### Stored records
_ _ _ _ _ _ _
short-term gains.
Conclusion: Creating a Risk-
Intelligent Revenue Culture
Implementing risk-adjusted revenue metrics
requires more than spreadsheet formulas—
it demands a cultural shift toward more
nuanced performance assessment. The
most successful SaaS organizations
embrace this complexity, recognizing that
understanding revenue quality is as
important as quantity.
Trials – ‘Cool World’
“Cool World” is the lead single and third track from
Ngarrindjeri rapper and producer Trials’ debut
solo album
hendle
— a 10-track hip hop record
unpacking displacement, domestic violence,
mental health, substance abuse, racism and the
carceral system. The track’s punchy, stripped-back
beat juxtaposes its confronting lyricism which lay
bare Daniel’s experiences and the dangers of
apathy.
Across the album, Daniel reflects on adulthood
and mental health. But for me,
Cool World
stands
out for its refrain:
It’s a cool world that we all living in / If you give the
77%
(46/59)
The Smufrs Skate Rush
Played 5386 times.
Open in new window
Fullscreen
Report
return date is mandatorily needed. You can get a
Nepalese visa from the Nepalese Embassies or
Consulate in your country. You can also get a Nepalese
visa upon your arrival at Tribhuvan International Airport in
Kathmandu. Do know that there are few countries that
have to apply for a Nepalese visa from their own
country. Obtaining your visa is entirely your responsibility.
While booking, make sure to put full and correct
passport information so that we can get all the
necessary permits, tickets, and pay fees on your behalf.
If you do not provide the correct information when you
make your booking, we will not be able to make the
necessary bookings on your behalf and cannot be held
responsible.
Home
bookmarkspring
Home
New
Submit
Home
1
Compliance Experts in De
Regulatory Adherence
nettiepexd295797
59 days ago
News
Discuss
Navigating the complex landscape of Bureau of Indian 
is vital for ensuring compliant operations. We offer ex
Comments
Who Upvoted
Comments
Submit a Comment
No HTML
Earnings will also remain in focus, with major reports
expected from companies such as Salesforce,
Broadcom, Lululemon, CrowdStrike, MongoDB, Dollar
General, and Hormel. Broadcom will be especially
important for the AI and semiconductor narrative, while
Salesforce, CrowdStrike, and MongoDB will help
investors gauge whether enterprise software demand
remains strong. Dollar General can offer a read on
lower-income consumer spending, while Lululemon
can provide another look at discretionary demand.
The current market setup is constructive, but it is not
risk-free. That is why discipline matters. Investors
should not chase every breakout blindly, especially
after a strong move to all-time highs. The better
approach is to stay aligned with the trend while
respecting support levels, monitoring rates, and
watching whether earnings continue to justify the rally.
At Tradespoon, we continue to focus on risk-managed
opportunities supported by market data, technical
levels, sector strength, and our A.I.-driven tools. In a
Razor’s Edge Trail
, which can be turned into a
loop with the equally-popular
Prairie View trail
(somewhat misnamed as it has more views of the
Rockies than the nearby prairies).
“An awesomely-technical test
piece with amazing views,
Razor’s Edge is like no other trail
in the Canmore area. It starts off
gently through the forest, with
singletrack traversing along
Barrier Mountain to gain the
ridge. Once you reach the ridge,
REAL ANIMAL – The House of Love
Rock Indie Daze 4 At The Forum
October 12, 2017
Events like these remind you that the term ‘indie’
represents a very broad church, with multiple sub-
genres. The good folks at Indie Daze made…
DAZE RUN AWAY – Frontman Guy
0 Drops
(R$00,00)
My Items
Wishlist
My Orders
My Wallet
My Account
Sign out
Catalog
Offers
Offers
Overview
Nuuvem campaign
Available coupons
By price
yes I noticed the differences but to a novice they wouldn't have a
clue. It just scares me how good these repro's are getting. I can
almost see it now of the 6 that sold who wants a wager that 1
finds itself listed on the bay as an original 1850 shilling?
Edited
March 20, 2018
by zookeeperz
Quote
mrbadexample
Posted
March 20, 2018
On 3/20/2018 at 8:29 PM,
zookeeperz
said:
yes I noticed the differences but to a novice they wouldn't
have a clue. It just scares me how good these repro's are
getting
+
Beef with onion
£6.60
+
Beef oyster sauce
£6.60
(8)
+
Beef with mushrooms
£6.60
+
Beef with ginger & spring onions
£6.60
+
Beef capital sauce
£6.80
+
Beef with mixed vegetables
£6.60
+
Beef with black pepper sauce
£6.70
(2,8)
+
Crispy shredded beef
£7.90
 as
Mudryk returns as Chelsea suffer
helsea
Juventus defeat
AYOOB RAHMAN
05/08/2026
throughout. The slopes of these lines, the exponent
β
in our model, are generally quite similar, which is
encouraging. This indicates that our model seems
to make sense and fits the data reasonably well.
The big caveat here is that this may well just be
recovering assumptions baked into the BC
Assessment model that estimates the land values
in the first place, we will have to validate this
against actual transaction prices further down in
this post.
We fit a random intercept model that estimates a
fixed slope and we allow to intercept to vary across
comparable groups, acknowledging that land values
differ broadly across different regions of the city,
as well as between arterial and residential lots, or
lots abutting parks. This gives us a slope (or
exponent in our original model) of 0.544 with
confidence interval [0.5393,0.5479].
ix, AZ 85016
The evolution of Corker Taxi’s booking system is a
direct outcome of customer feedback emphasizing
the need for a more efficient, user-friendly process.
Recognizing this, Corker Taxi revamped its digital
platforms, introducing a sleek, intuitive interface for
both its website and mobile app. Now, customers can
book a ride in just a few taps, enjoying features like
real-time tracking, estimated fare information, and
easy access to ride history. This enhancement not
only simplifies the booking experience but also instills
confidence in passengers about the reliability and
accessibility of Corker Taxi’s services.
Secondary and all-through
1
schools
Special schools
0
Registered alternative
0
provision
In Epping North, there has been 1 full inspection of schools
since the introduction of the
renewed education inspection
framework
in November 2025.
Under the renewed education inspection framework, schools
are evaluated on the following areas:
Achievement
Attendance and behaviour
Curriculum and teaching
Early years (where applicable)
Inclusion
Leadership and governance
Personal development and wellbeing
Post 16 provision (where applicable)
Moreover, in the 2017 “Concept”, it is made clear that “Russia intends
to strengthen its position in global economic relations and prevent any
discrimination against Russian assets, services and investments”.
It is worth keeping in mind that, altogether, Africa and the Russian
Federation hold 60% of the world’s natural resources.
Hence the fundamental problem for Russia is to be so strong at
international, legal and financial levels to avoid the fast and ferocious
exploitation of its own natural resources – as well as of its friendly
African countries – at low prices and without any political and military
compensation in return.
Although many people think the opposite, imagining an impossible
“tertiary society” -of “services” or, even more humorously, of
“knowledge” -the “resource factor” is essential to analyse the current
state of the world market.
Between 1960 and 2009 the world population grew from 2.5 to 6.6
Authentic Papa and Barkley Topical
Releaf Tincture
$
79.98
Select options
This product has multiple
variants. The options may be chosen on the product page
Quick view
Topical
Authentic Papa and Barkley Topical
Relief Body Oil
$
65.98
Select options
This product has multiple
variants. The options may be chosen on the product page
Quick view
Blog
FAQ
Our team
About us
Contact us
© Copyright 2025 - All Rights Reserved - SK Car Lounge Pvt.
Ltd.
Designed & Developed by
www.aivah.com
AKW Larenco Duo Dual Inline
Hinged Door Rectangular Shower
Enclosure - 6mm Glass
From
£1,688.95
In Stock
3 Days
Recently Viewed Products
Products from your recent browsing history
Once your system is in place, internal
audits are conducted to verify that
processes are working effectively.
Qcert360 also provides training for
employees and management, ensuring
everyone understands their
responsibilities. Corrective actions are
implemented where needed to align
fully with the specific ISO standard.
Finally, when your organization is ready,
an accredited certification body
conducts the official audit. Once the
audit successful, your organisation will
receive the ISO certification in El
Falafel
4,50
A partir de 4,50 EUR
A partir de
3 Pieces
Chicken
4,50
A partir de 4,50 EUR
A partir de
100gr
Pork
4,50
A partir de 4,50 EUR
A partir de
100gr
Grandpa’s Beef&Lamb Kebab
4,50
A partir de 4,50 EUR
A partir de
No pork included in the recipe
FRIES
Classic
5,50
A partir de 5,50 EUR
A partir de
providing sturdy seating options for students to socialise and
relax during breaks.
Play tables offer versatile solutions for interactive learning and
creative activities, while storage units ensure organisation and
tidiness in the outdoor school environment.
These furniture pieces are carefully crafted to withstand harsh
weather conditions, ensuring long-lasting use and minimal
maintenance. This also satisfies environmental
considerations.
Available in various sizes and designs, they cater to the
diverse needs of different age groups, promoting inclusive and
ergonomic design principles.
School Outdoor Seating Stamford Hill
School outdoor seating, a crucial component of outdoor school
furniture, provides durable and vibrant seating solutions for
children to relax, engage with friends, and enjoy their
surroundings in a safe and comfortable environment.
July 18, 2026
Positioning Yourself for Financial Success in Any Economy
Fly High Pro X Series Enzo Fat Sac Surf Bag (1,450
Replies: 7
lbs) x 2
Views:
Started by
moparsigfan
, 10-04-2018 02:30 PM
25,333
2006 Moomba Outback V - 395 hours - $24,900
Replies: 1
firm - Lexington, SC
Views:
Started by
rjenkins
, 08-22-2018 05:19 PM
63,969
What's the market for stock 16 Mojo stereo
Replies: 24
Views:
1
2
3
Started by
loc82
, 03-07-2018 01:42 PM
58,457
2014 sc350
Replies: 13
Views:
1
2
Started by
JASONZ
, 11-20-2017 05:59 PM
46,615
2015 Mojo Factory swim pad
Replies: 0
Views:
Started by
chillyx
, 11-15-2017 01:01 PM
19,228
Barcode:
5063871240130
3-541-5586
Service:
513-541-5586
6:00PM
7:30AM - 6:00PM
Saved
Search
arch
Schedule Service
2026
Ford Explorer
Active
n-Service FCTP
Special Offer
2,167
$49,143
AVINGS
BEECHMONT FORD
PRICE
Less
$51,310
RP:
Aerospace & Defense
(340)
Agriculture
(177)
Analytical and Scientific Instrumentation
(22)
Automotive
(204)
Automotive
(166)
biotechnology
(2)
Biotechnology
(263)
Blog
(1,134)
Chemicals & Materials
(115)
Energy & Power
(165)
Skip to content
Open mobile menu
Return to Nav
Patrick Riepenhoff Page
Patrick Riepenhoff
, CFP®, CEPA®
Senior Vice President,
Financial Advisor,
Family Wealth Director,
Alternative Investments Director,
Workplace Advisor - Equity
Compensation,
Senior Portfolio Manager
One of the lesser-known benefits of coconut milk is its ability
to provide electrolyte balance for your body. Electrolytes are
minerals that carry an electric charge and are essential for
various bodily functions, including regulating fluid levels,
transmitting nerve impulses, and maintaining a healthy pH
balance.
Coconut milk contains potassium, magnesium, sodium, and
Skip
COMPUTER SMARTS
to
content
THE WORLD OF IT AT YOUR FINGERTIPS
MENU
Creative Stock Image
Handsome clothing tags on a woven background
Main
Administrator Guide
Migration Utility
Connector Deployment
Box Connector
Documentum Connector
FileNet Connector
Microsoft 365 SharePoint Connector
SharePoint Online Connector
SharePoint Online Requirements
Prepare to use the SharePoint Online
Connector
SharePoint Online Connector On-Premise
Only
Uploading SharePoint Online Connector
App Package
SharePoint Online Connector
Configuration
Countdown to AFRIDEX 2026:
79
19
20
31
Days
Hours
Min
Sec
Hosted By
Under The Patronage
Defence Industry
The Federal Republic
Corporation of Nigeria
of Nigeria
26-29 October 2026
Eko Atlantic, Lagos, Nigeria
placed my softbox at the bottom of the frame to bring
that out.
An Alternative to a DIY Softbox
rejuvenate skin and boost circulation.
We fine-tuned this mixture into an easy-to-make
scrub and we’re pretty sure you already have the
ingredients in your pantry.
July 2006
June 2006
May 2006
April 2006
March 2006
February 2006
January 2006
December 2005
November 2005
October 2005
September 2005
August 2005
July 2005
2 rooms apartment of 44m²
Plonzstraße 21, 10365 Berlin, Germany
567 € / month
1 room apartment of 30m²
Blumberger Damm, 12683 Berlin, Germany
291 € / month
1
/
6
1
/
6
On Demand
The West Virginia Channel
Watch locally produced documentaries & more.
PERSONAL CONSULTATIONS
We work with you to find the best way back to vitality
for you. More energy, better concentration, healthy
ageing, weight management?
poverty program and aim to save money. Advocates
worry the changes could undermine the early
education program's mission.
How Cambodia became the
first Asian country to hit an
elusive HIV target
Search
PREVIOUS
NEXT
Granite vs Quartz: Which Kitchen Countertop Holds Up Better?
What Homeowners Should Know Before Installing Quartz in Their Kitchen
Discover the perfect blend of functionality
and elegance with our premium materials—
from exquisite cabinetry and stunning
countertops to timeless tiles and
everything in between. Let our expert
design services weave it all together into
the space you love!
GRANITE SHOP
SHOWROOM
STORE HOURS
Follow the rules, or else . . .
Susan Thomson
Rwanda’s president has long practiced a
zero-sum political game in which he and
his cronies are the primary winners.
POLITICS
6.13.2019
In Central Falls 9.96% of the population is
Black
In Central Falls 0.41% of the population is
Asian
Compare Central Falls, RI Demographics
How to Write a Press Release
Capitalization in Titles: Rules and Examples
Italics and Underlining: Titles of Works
_ _ _ _ _ _ _
### Your instructions
Update the lines from the very first one through the line containing "third track from" by swapping "spreadsheet" for "dashboard", then write those lines out again with nothing else altered.

### Your solution
short-term gains.
Conclusion: Creating a Risk-
Intelligent Revenue Culture
Implementing risk-adjusted revenue metrics
requires more than dashboard formulas—
it demands a cultural shift toward more
nuanced performance assessment. The
most successful SaaS organizations
embrace this complexity, recognizing that
understanding revenue quality is as
important as quantity.
Trials – ‘Cool World’
“Cool World” is the lead single and third track from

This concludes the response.